Muhammad ibn Zakariya al-Razi : biography
Razi’s notable books and articles on medicine (in English) include:
- Mofid al Khavas, The Book for the Elite.
- The Book of Experiences
- The Cause of the Death of Most Animals because of Poisonous Winds
- The Physicians’ Experiments
- The Person Who Has No Access to Physicians
- The Big Pharmacology
- The Small Pharmacology
- Al Shakook ala Jalinoos, The Doubt on Galen
- Kidney and Bladder Stones
- Ketab tibb ar-Ruhani,The Spiritual Physik of Rhazes.
Quotes about Razi
- "Rhazes was the greatest physician of Islam and the Medieval Ages."– George Sarton
- "Rhazes remained up to the 17th century the indisputable authority of medicine."– The Encyclopaedia of Islam
- "His writings on smallpox and measles show originality and accuracy, and his essay on infectious diseases was the first scientific treatise on the subject." – The Bulletin of the World Health Organization (May 1970)
- "In today’s world we tend to see scientific advance as the product of great movements, massive grant-funded projects, and larger-than-life socio-economic forces. It is easy to forget, therefore, that many contributions stemmed from the individual efforts of scholars like Rhazes. Indeed, pharmacy can trace much of its historical foundations to the singular achievements of this ninth-century Persian scholar." — Michael E. Flannery
The Transmutation of Metals
Razi’s interest in alchemy and his strong belief in the possibility of transmutation of lesser metals to silver and gold was attested half a century after his death by Ibn an-Nadim’s book (The Philosophers Stone-Lapis Philosophorum in Latin).
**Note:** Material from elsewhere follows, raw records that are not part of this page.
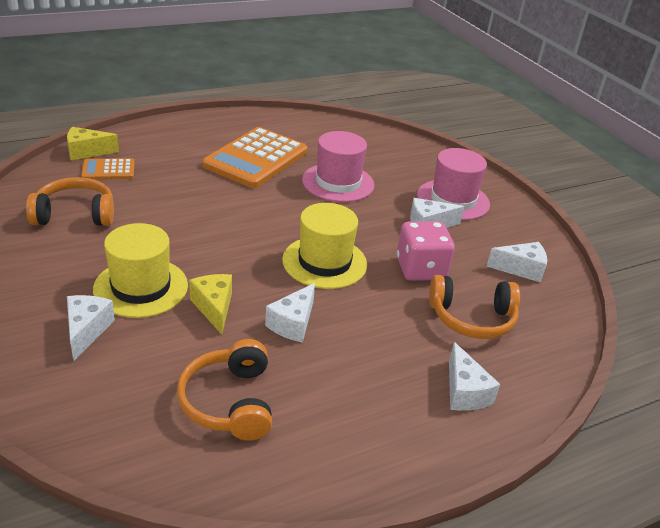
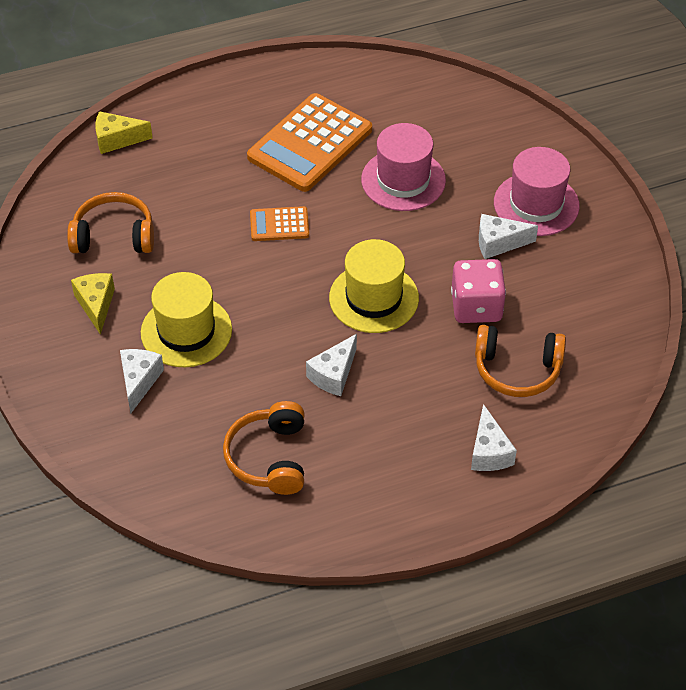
camera: 10 degrees right, 15 degrees up
orange calculator [81,158,135,180] -> orange calculator moved to [250,206,309,241]
yellow cheese [189,274,232,335] -> yellow cheese moved to [71,273,115,335]
white cheese [486,242,547,283] -> none

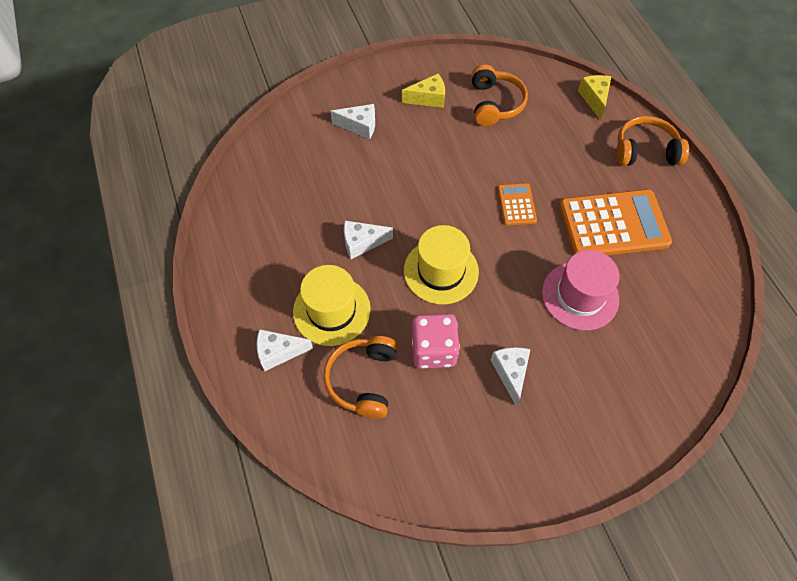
camera: 90 degrees right, 10 degrees up
yellow hat [141,272,232,367] -> yellow hat moved to [293,265,371,346]
orange headphones [223,401,305,495] -> orange headphones moved to [616,116,689,166]
orange calculator [247,93,372,192] -> orange calculator turned 135 degrees clockwise [559,189,672,255]
white cheese [306,334,357,396] -> white cheese turned 45 degrees counterclockwise [344,221,393,259]
pink hat [494,147,580,236] -> none

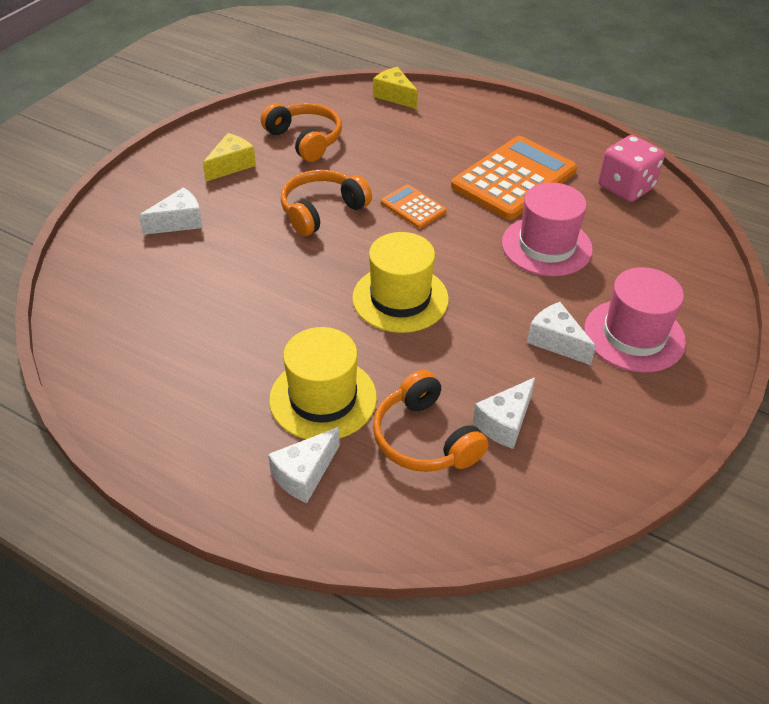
camera: 40 degrees left, 15 degrees down
white cheese [344,221,393,259] -> white cheese moved to [473,377,535,449]
pink dice [412,314,460,369] -> pink dice moved to [598,135,665,202]
orange headphones [616,116,689,166] -> orange headphones moved to [281,170,372,236]
none -> pink hat [584,267,686,373]

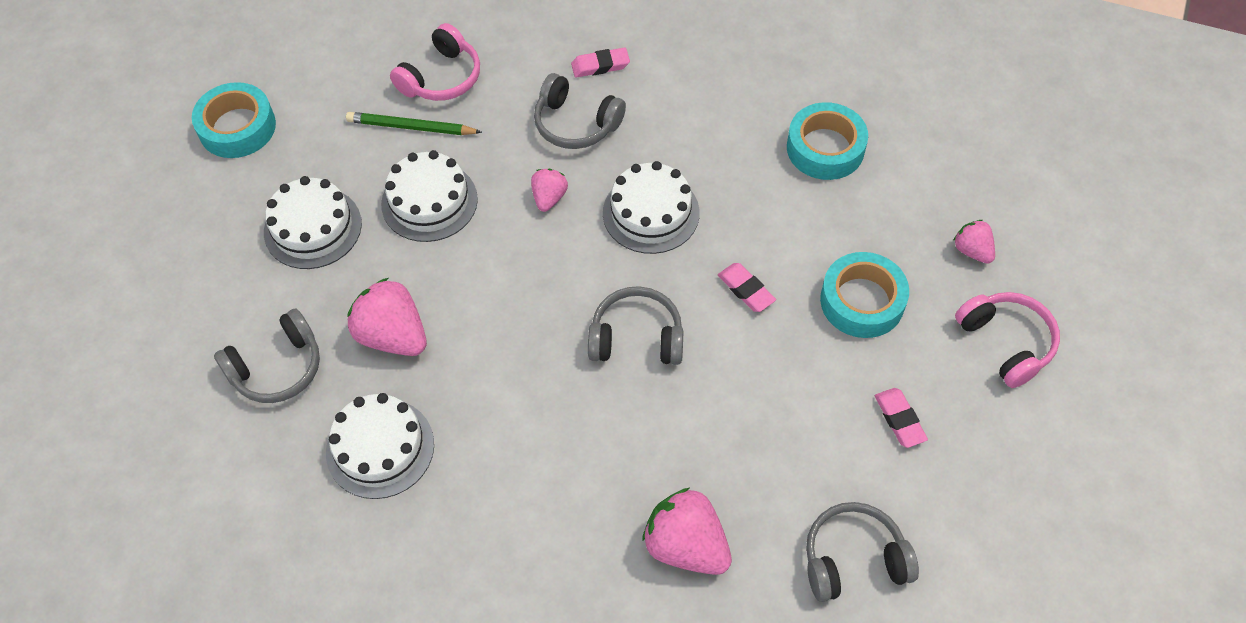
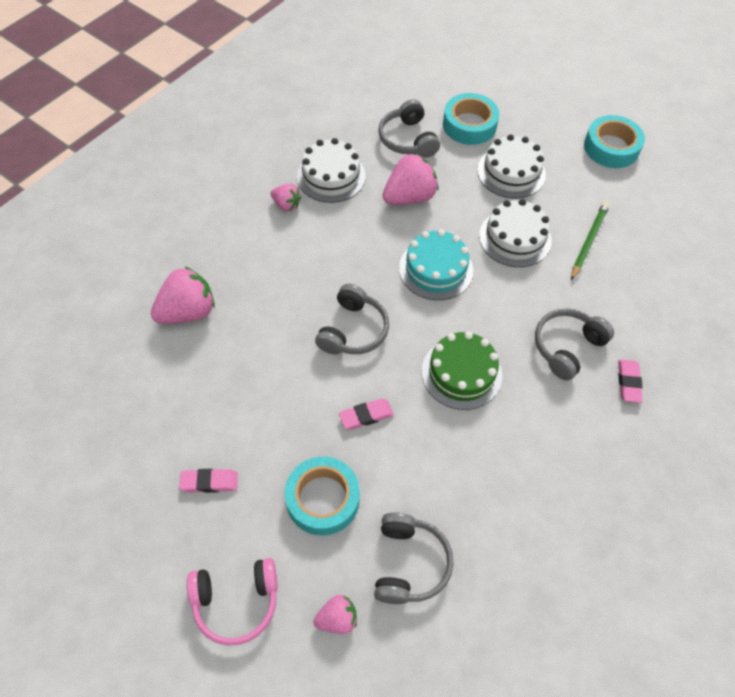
camera: 105 degrees right, 0 degrees up
pink headphones [390,23,480,101] -> none
pink strawberry [531,169,568,212] -> pink strawberry moved to [271,184,302,212]
white cake [603,161,700,254] -> green cake [422,331,502,410]
turquoise tape [787,102,868,180] -> turquoise tape moved to [443,93,500,145]
grey headphones [806,502,919,602] -> grey headphones moved to [374,512,454,604]
none -> turquoise cake [399,229,473,300]

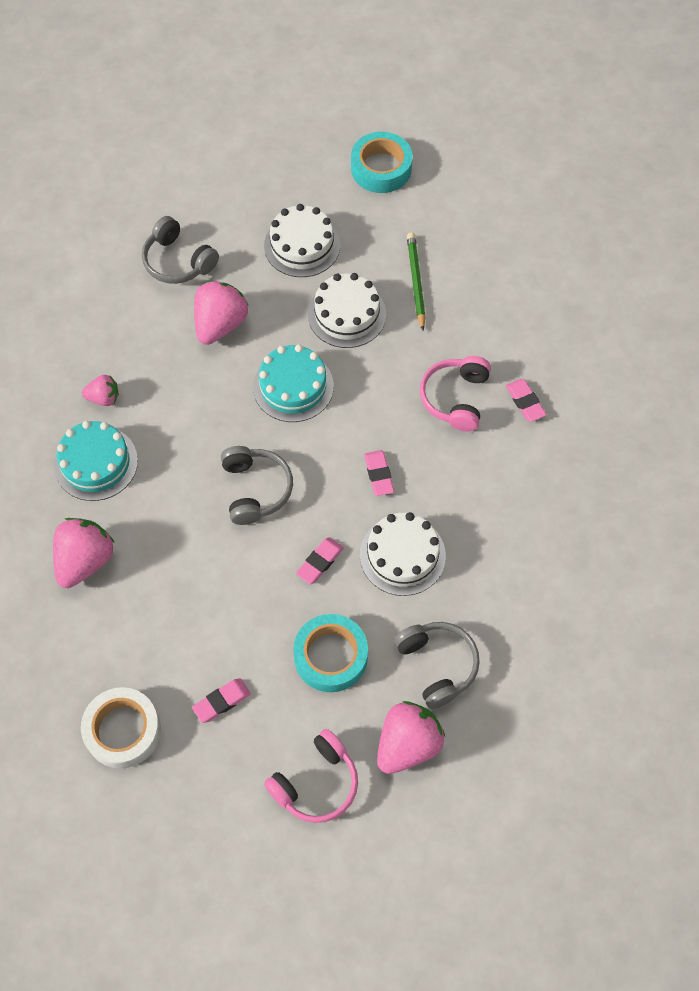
camera: 30 degrees left, 5 degrees up
white cake [297,138,366,203] -> white cake moved to [360,512,446,596]
pink strawberry [313,595,357,634] -> pink strawberry [377,701,445,774], size x1.79
green cake [422,331,502,410] -> pink eraser [364,450,394,496]
turquoise tape [443,93,500,145] -> none
grey headphones [535,308,614,381] -> pink headphones [420,356,491,431]
none -> turquoise cake [54,421,138,501]
none -> white tape [81,687,161,769]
Nadim attributed a series of twelve books to Razi, plus an additional seven, including his refutation to al-Kindi’s denial of the validity of alchemy. Al-Kindi (801-873 CE) had been appointed by the Abbasid Caliph Ma’mum founder of Baghdad, to ‘the House of Wisdom’ in that city, he was a philosopher and an opponent of alchemy. Finally we will mention Razi’s two best-known alchemical texts, which largely superseded his earlier ones: al-Asrar (الاسرار "The Secrets"), and Sirr al-Asrar (سر الاسرار "The Secret of Secrets"), which incorporates much of the previous work.
Apparently Razi’s contemporaries believed that he had obtained the secret of turning iron and copper into gold. Biographer Khosro Moetazed reports in Mohammad Zakaria Razi that a certain General Simjur confronted Razi in public, and asked whether that was the underlying reason for his willingness to treat patients without a fee. "It appeared to those present that Razi was reluctant to answer; he looked sideways at the general and replied":
- "I understand alchemy and I have been working on the characteristic properties of metals for an extended time. However, it still has not turned out to be evident to me, how one can transmute gold from copper. Despite the research from the ancient scientists done over the past centuries, there has been no answer. I very much doubt if it is possible…"
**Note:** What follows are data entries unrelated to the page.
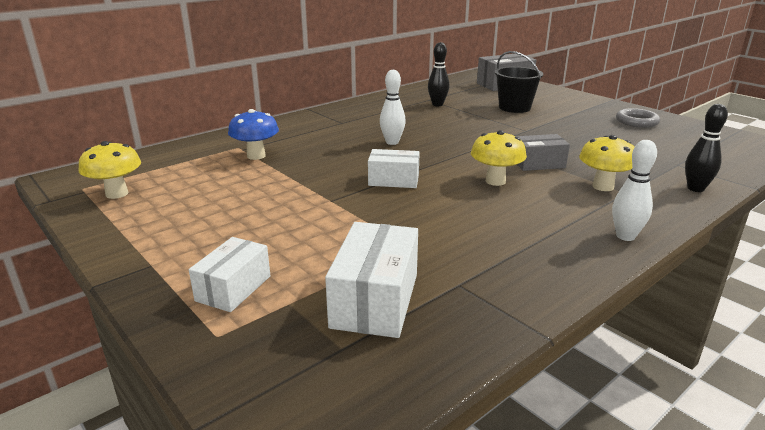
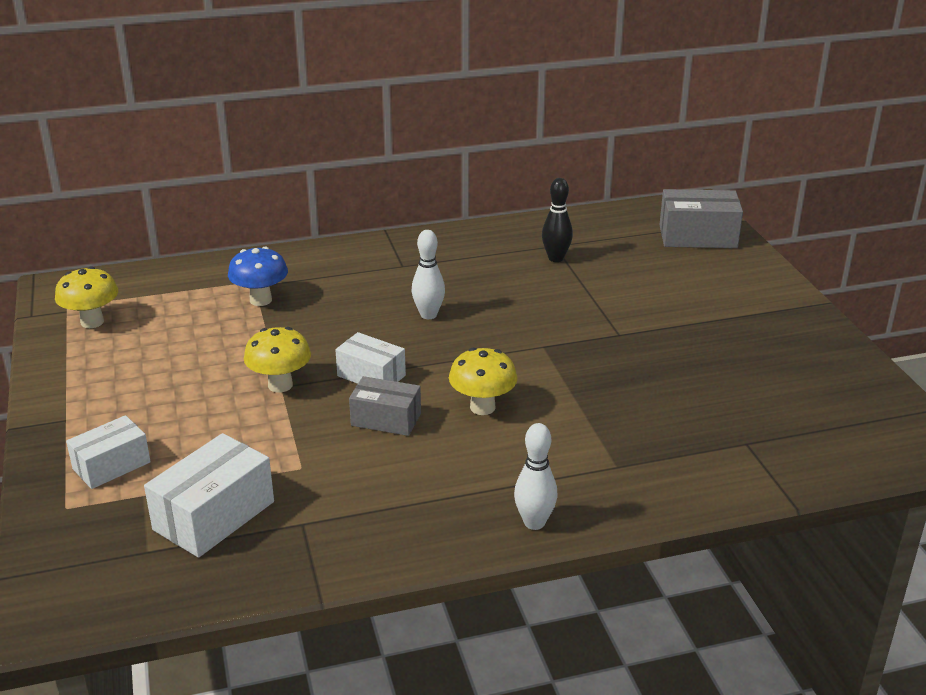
camera: 25 degrees right, 5 degrees up
black bucket [494,51,543,113] -> none
grey box [516,134,570,171] -> grey box moved to [349,376,421,436]
yellow mushroom [579,135,635,191] -> yellow mushroom moved to [244,327,311,393]
grey ring [616,108,660,128] -> none
black bowling pin [685,104,728,192] -> none

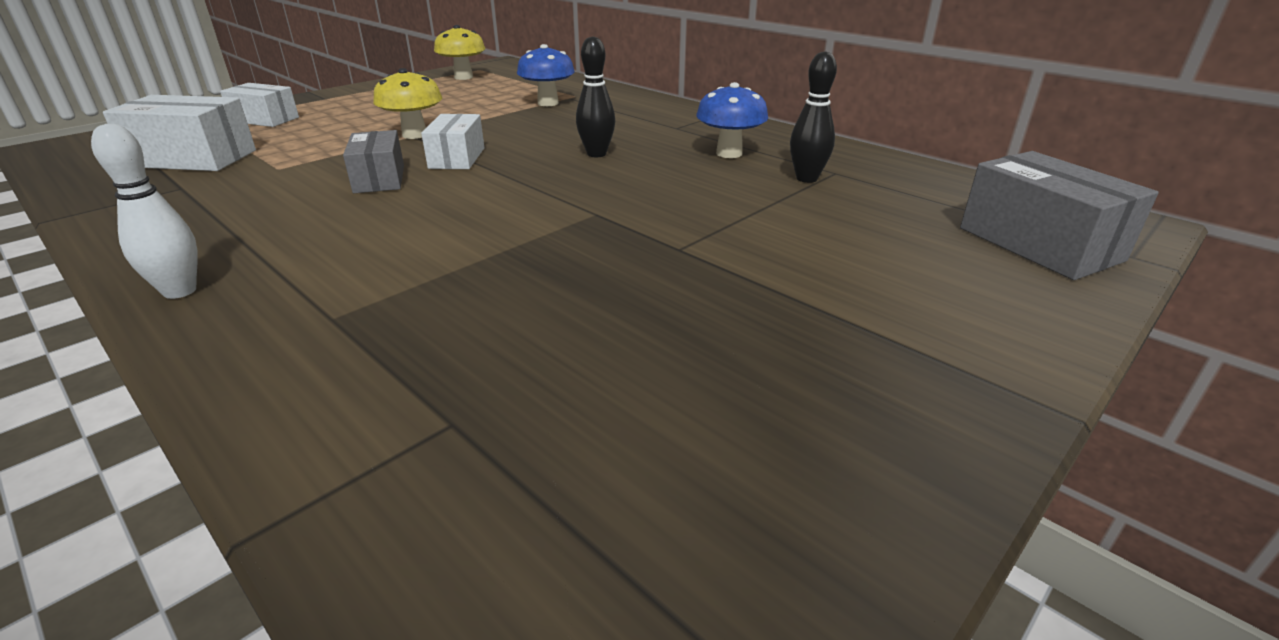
camera: 60 degrees right, 0 degrees up
white bowling pin [412,230,445,319] -> black bowling pin [576,36,615,157]
yellow mushroom [449,348,518,415] -> none
none -> blue mushroom [696,82,768,158]

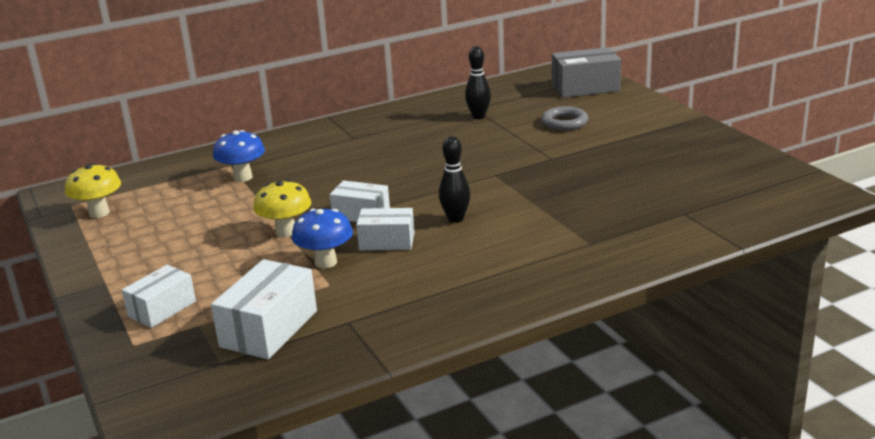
camera: 70 degrees left, 5 degrees down
white bowling pin [91,124,197,299] -> none
grey box [343,130,404,193] -> white box [356,208,415,250]
black bowling pin [576,36,615,157] -> black bowling pin moved to [439,136,470,223]
blue mushroom [696,82,768,158] -> blue mushroom moved to [292,208,353,268]
none -> grey ring [541,106,588,131]

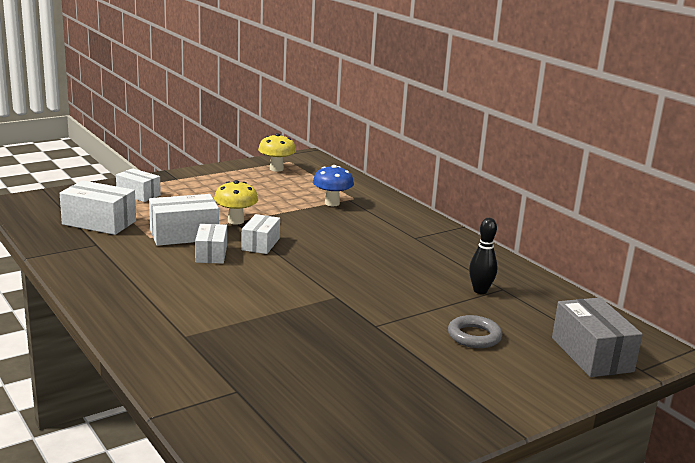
camera: 80 degrees right, 5 degrees down
blue mushroom [292,208,353,268] -> white box [149,194,219,246]
black bowling pin [439,136,470,223] -> none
According to one legend he could have been blinded by steaming vapors during an accident in one of his experiments. He managed to escape with no injuries.
Chemical instruments and substances
Razi developed several chemical instruments that remain in use to this day. He is known to have perfected methods of distillation and extraction. ar-Razi dismissed the idea of potions and dispensed with magic, meaning the reliance on symbols as causes. Although Razi does not reject the idea that miracles exist, in the sense of unexplained phenomena in nature, his alchemical stockroom was enriched with products of Persian mining and manufacturing, even with sal ammoniac a Chinese discovery. He relied predominantly on the concept of ‘dominant’ forms or essences, which is the Neoplatonic conception of causality rather than an intellectual approach or a mechanical one). Razi’s alchemy brings forward such empiric qualities as salinity and inflammability -the latter associated to ‘oiliness’ and ‘sulphurousness’. These properties are not readily explained by the traditional composition of the elements such as: fire, water, earth and air, as al-óhazali and others after him were quick to note, influenced by critical thoughts such as Razi had.